As this was a medical consultation, paid for by the NHS, I consider these words, which referred to religious conversion, totally inappropriate.
Para 4(b)(iii) Dr Scott told Patient A that if he did not turn towards Jesus and hand Jesus his suffering, then he would suffer for the rest of his life. The committee found that, although these actual words might not have been used, there had been words to that effect.
I find this totally unacceptable: it is in essence a veiled threat. It also undermines any subsequent attempt by a psychiatrist to provide effective treatment.
Para 4(b)(iv) Dr Scott told Patient A that his own religion could not offer him any protection, and that no other religion in the world could offer Patient A what Jesus could offer him.

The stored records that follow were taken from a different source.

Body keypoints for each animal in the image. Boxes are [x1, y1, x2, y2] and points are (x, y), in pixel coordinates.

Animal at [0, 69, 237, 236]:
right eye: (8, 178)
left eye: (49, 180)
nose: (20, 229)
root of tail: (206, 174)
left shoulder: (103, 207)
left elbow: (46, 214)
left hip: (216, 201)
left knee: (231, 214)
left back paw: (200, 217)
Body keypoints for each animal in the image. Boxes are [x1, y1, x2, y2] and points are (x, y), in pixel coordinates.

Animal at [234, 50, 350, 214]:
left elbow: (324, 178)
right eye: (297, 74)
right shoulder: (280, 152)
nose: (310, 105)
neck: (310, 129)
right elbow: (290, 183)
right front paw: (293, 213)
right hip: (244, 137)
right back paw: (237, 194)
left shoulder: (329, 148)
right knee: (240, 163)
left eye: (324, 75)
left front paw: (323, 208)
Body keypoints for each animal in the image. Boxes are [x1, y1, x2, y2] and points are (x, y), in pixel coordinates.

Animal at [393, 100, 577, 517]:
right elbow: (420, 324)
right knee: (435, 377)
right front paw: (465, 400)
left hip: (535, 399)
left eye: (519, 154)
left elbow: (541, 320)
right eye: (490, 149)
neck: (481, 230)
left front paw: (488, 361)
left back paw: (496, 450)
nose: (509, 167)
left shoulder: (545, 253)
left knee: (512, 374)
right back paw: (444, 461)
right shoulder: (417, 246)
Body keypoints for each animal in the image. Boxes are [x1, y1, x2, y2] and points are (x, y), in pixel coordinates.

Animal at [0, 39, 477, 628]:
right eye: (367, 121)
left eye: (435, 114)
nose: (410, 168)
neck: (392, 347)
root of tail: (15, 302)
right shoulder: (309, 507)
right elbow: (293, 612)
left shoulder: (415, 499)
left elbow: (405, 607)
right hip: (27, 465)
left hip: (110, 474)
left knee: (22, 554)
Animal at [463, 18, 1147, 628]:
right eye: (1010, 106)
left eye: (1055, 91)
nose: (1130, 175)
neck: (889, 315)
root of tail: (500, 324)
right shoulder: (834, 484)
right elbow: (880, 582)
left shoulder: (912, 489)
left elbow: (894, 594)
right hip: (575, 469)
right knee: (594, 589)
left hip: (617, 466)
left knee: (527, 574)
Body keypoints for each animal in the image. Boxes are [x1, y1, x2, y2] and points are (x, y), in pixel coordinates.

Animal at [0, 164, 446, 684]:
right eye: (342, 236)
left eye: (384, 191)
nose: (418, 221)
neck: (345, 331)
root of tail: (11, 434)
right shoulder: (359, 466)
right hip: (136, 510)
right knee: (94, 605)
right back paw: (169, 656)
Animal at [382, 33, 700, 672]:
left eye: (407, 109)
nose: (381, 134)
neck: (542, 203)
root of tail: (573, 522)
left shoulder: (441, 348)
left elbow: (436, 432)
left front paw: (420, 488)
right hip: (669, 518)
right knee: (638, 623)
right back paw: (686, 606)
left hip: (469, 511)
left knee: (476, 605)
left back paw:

No doctor has the right to denigrate a patient's faith. Would Bishop Willmott uphold the right of a Muslim doctor to insult the faith of a Christian patient in this way?
Para 4(b)(vi) Dr Scott told Patient A that the devil haunts people who do not turn to Jesus and hand him their suffering. Again, it was agreed that might not have been the actual words, but it was noted that, when it was put to him in the hearing, Dr Scott admitted introducing the devil into the consultation.
To me, this is the most serious aspect of the case. These words are highly threatening, and invite this seriously disturbed young man to regard himself as devil-possessed. This action goes well beyond any limit of competent and compassionate medical practice.
Para 4(b)(viii) Dr Scott identified a number of people in a large picture on the wall of his consulting room as former addicts who had been cured by turning to Jesus.
Unless each of them had specifically consented to the making of this identification, this represents a serious breach of patient confidentiality.
Para 4(d) Dr Scott told Patient A that he was not offering him anything else, because there was no other answer, and that he would keep suffering until he was ready to hand his suffering to Jesus. Again, this may not be the exact form of words used.
This again can only be a deliberate undermining of any future attempts by psychiatric specialists to provide help to Patient A.
Para 5. Dr Scott knew, or ought to have been aware, that his views expressed in para 4(b) and 4(d) were not directly relevant to Patient A's clinical care, and could potentially cause distress to Patient A.
Para 7. Dr Scott's actions and/or omissions were inappropriate and clearly not in the patient's best interest.
In fact, Patient A was distressed by the consultation and felt abused. The committee specifically stated that Dr Scott "went beyond the limit of such spiritual guidance as would have been appropriate". Given that Dr Scott's advice to this non-Christian, very disturbed, and vulnerable young man was that his only hope of psychiatric cure was conversion to Christianity, and that he would be plagued by the devil if he did not accept this, I cannot conceive that any competent and compassionate Christian doctor could disagree with this finding.
Dr Scott does not agree, and appears to be blind to the damaging potential of what he has done. He admits that his words carried risk, but for himself, not for his patient. He remains totally unrepentant.
For Bishop Willmott to support him in this position does harm to Dr Scott himself, to the Church, and to the standing and understanding of religion in our society.